A segunda questão é exatamente a redução da pressão social por empregos dignos. Convencer-nos de que com esforço e força de vontade podemos sair da situação de desemprego – ou em outra metáfora, sairmos do buraco puxando-nos pelos nossos próprios cabelos –, é desviar o foco de que essa estratégia pode até ser bem sucedidas para um punhado de trabalhadores, mas nunca poderia ser pensada como saída para todos e todas que padecem com a falta de renda. Da mesma forma, a sedução também se direciona para aqueles que dia e noite reclamam de seus empregos, defendendo que esses, em vez de lutarem para que as condições desse trabalho melhorem, criem seus próprios meios de renda – ou se conformem com a benção de um emprego desumano. Em um contexto marcado por sucessivas greves e uma crescente insatisfação com os empregos, é estratégico para o capitalismo que as forças de combate dos trabalhadores sejam direcionadas para saídas individuais – o que acaba fomentando ainda mais o individualismo e a competição entre esses, impedindo qualquer traço de solidariedade.
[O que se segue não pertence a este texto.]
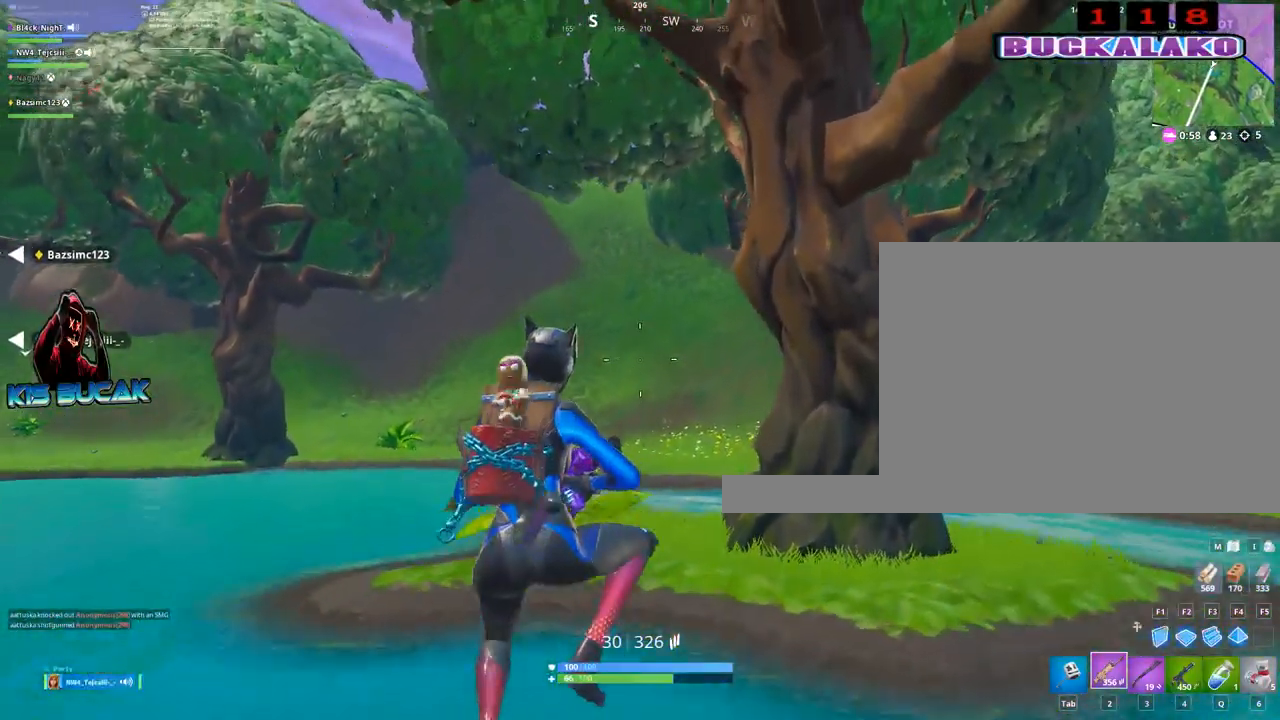
{"keys": ["w"], "mouse": [], "mouse_move": "up", "events": [[134, "d", "up"]]}
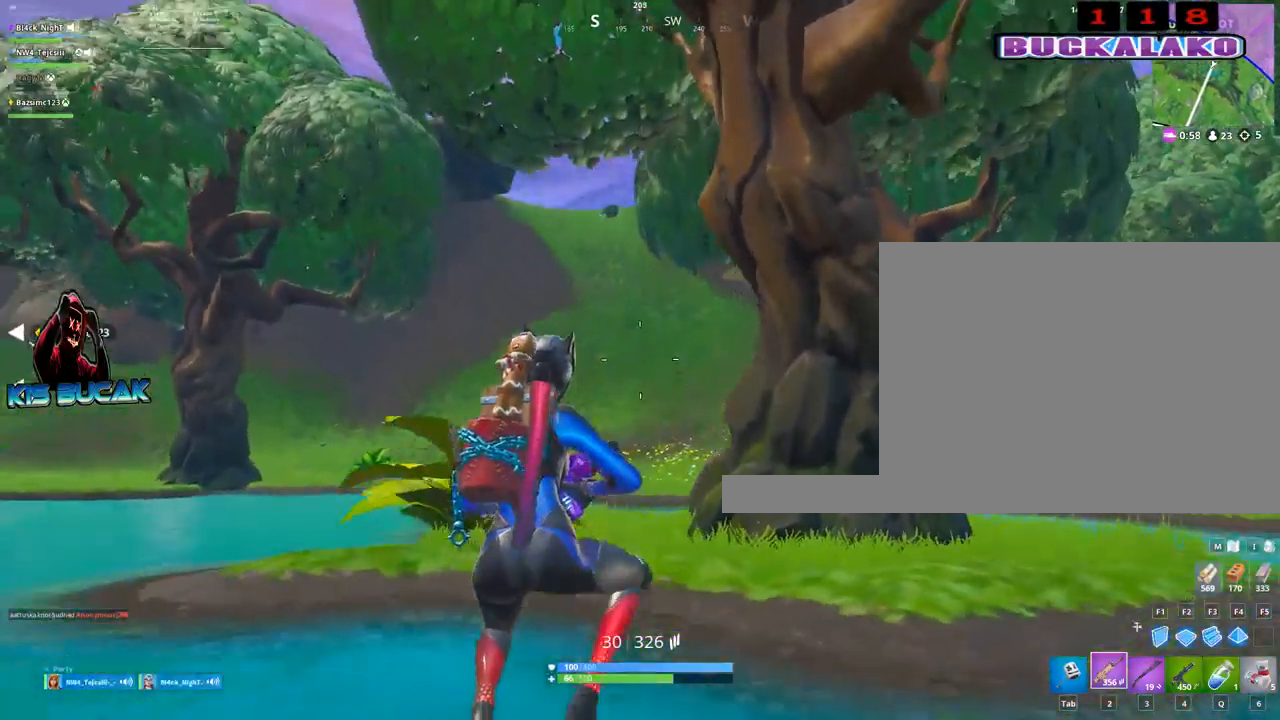
{"keys": ["space", "w"], "mouse": [], "mouse_move": "still", "events": [[384, "space", "down"]]}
Nada mais atual do que Karl Marx para entendermos essa situação: o programa em questão aponta para uma ideologia que, no seu sentido germinal, se configura como uma percepção pervertida da realidade. Inverte-se a compreensão da realidade, em favor da manutenção da ordem posta, ou não seria esse o resultado da afirmativa implícita de que “para um problema que é de todos e todas, adote saídas individuais”? Defender a informalidade como o caminho de tijolos amarelos para a saída do desespero do desemprego é frear uma pressão social e legitima por trabalhos dignos para todos, que leva ao limite o nosso sistema social.
Antecipando interpretações contrárias, não se neutraliza a ode à informalidade com a ode ao emprego formal do modo que temos hoje. Na contramão, a defesa é pela construção de uma organização das relações sociais em que não estejamos em um falso dilema: a informalidade, e as agruras inerentes a ela, ou a formalidade, e a exploração direta e cotidiana de um trabalho sem sentido em si. O trabalho é radical para qualquer sociedade humana, mas não devemos equivaler essa condição às formas atuais existentes. Novas saídas que permitam o pleno desenvolvimento das mulheres e homens são possíveis.
Portanto, não é com matérias bem feitas e reluzentes que a informalidade deverá ser comprada como a diluição divina de nossas angústias para sobrevivência, mas somente com a luta coletiva dos trabalhadores e trabalhadoras que questione e transforme esse modo de distribuirmos a grandiosa riqueza que produzimos.
[1] Esse dado é derivado da Pesquisa de Emprego e Desemprego conduzida pelo DIEESE e é derivado da soma do número de trabalhadores assalariados no setor privado com o número de trabalhadores que são vinculados à instituições públicas ou não souberam responder o tipo de empresa que os contrata.
[2] Desculpo-me antecipadamente com o leitor por apenas poder utilizar dados da década passada, contudo, essa foi a pesquisa mais recente que contemplasse a gama de dados utilizados para a população brasileira. A despeito da antiguidade e da limitação da pesquisa – que subvaloriza o espectro da informalidade – ela aponta para tendências presente nessa parcela do trabalho coletivo.